[Prompt A]
Decide whether each statement agrees with the text below on Flink user-defined functions: (i) in the custom type-inference example, the second string argument represents the target type; (ii) optional parameters left out of a call with named parameters are filled with zero by default; (iii) the @ArgumentHint annotation specifies a parameter's name, its type, and whether it is required. For each statement, answer yes or no and quote the deciding words of the text.
[Prompt B]
Proceed with the text below on Flink user-defined functions, starting after its last sentence.

[Text]
Custom type inference

For most scenarios, the @DataTypeHint and @FunctionHint annotations are sufficient to model user-defined functions. But by overriding the automatic type inference defined in the getTypeInference() method, you can create arbitrary functions that behave like built-in system functions.

The following example shows the potential of custom type-inference logic. It uses a string literal argument to determine the result type of a function. The function takes two string arguments: the first argument represents the string to be parsed, the second argument represents the target type.

import org.apache.flink.table.api.DataTypes;
import org.apache.flink.table.catalog.DataTypeFactory;
import org.apache.flink.table.functions.ScalarFunction;
import org.apache.flink.table.types.inference.TypeInference;
import org.apache.flink.types.Row;

public static class LiteralFunction extends ScalarFunction {
  public Object eval(String s, String type) {
    switch (type) {
      case "INT":
        return Integer.valueOf(s);
      case "DOUBLE":
        return Double.valueOf(s);
      case "STRING":
      default:
        return s;
    }
  }

  // The automatic, reflection-based type inference is disabled and
  // replaced by the following logic.
  @Override
  public TypeInference getTypeInference(DataTypeFactory typeFactory) {
    return TypeInference.newBuilder()
      // Specify typed arguments.
      // Parameters are cast implicitly to these types, if necessary.
      .typedArguments(DataTypes.STRING(), DataTypes.STRING())
      // Specify a strategy for the result data type of the function.
      .outputTypeStrategy(callContext -> {
        if (!callContext.isArgumentLiteral(1) || callContext.isArgumentNull(1)) {
          throw callContext.newValidationError("Literal expected for second argument.");
        }
        // Return a data type based on a literal.
        final String literal = callContext.getArgumentValue(1, String.class).orElse("STRING");
        switch (literal) {
          case "INT":
            return Optional.of(DataTypes.INT().notNull());
          case "DOUBLE":
            return Optional.of(DataTypes.DOUBLE().notNull());
          case "STRING":
          default:
            return Optional.of(DataTypes.STRING());
        }
      })
      .build();
  }
}

Named parameters

When you call a user-define function, you can use parameter names to specify the values of the parameters. Named parameters enable passing both the parameter name and value to a function. This approach avoids confusion caused by incorrect parameter order, and it improves code readability and maintainability. Also, named parameters can omit optional parameters, which are filled with null by default. Use the @ArgumentHint annotation to specify the name, type, and whether a parameter is required or not.

The following code examples demonstrate how to use @ArgumentHint in different scopes.

  1. Use the @ArgumentHint annotation on the parameters of the eval method of the function:

    import com.sun.tracing.dtrace.ArgsAttributes;
    import org.apache.flink.table.annotation.ArgumentHint;
    import org.apache.flink.table.functions.ScalarFunction;
    
    public static class NamedParameterClass extends ScalarFunction {
    
        // Use the @ArgumentHint annotation to specify the name, type, and whether a parameter is required.
        public String eval(@ArgumentHint(name = "param1", isOptional = false, type = @DataTypeHint("STRING")) String s1,
                          @ArgumentHint(name = "param2", isOptional = true, type = @DataTypeHint("INT")) Integer s2) {
            return s1 + ", " + s2;
        }
    }
    
  2. Use the @ArgumentHint annotation on the eval method of the function.

[Excerpted data]
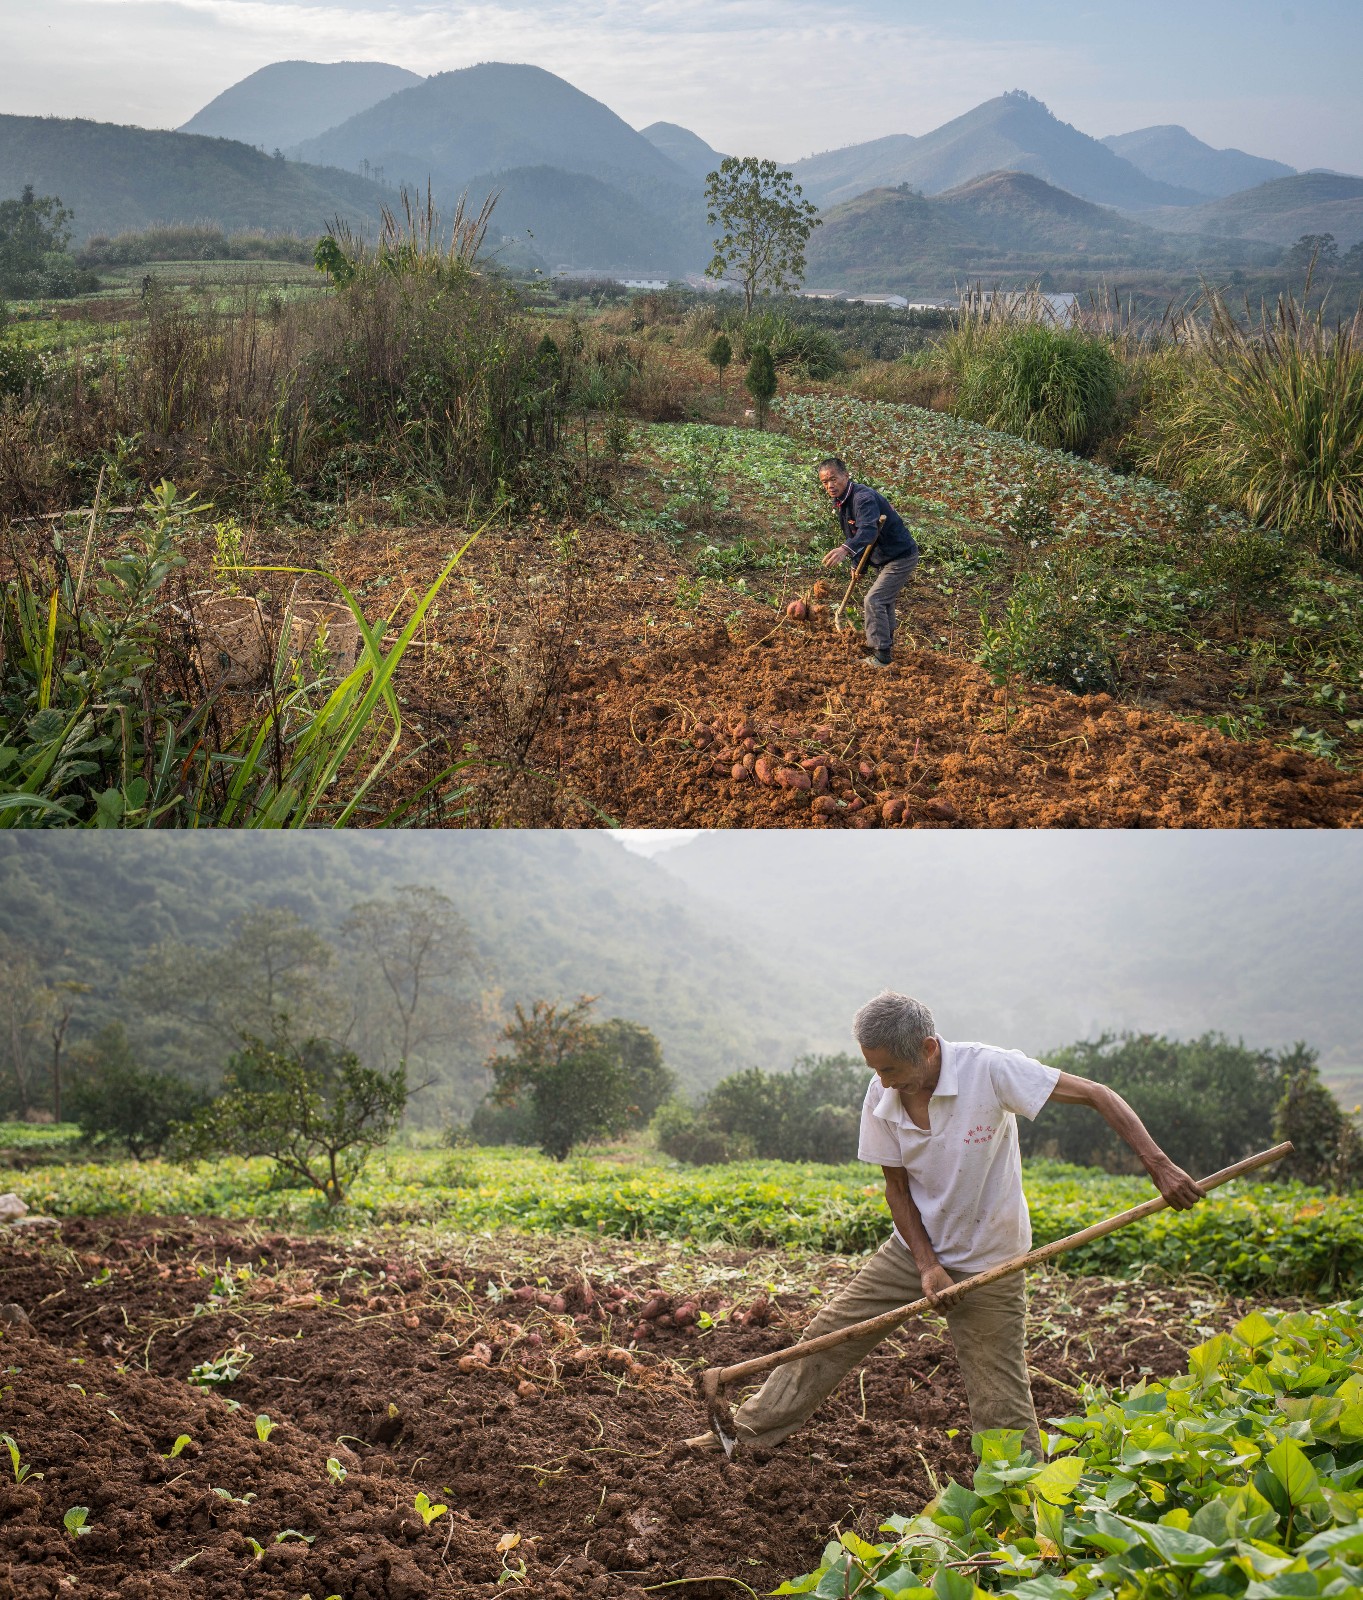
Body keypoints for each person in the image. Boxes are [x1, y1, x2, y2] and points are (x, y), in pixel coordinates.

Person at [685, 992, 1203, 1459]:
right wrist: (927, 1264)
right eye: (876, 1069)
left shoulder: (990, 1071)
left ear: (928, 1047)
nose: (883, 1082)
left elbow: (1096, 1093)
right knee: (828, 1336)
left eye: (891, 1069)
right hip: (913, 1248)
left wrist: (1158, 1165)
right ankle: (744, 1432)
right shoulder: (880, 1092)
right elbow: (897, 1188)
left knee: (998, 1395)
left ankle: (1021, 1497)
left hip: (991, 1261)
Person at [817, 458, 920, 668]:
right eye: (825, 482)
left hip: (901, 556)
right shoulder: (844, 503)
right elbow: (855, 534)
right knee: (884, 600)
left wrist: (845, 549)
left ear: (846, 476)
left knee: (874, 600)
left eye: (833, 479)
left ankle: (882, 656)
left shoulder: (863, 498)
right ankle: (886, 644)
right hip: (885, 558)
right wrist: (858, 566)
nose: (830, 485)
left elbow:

[Task result A]
(i) Yes: "the second argument represents the target type."
(ii) No: "named parameters can omit optional parameters, which are filled with null by default."
(iii) Yes: "Use the @ArgumentHint annotation to specify the name, type, and whether a parameter is required or not."

[Task result B]
    import org.apache.flink.table.annotation.ArgumentHint;
    import org.apache.flink.table.functions.ScalarFunction;
    
    public static class NamedParameterClass extends ScalarFunction {
    
      // Use the @ArgumentHint annotation to specify the name, type, and whether a parameter is required.
      @FunctionHint(
              argument = {@ArgumentHint(name = "param1", isOptional = false, type = @DataTypeHint("STRING")),
                      @ArgumentHint(name = "param2", isOptional = true, type = @DataTypeHint("INTEGER"))}
      )
      public String eval(String s1, Integer s2) {
        return s1 + ", " + s2;
      }
    }
    
  3. Use the @ArgumentHint annotation on the class of the function.

    import org.apache.flink.table.annotation.ArgumentHint;
    import org.apache.flink.table.functions.ScalarFunction;
    
    // Use the @ArgumentHint annotation to specify the name, type, and whether a parameter is required.
    @FunctionHint(
            argument = {@ArgumentHint(name = "param1", isOptional = false, type = @DataTypeHint("STRING")),
                    @ArgumentHint(name = "param2", isOptional = true, type = @DataTypeHint("INTEGER"))}
    )
    public static class NamedParameterClass extends ScalarFunction {
    
      public String eval(String s1, Integer s2) {
        return s1 + ", " + s2;
      }
    }
    

The @ArgumentHint annotation already contains the @DataTypeHint annotation, so you can’t use it with @DataTypeHint in @FunctionHint. When applied to function parameters, @ArgumentHint can’t be used with @DataTypeHint at the same time, so you should use @ArgumentHint instead.

Named parameters take effect only when the corresponding class doesn’t contain overloaded functions and variable parameter functions, otherwise using named parameters causes an error.

Determinism

Every user-defined function class can declare whether it produces deterministic results or not by overriding the isDeterministic() method. If the function is not purely functional, like random(), date(), or now(), the method must return false. By default, isDeterministic() returns true.

Also, the isDeterministic() method may influence the runtime behavior. A runtime implementation might be called at two different stages.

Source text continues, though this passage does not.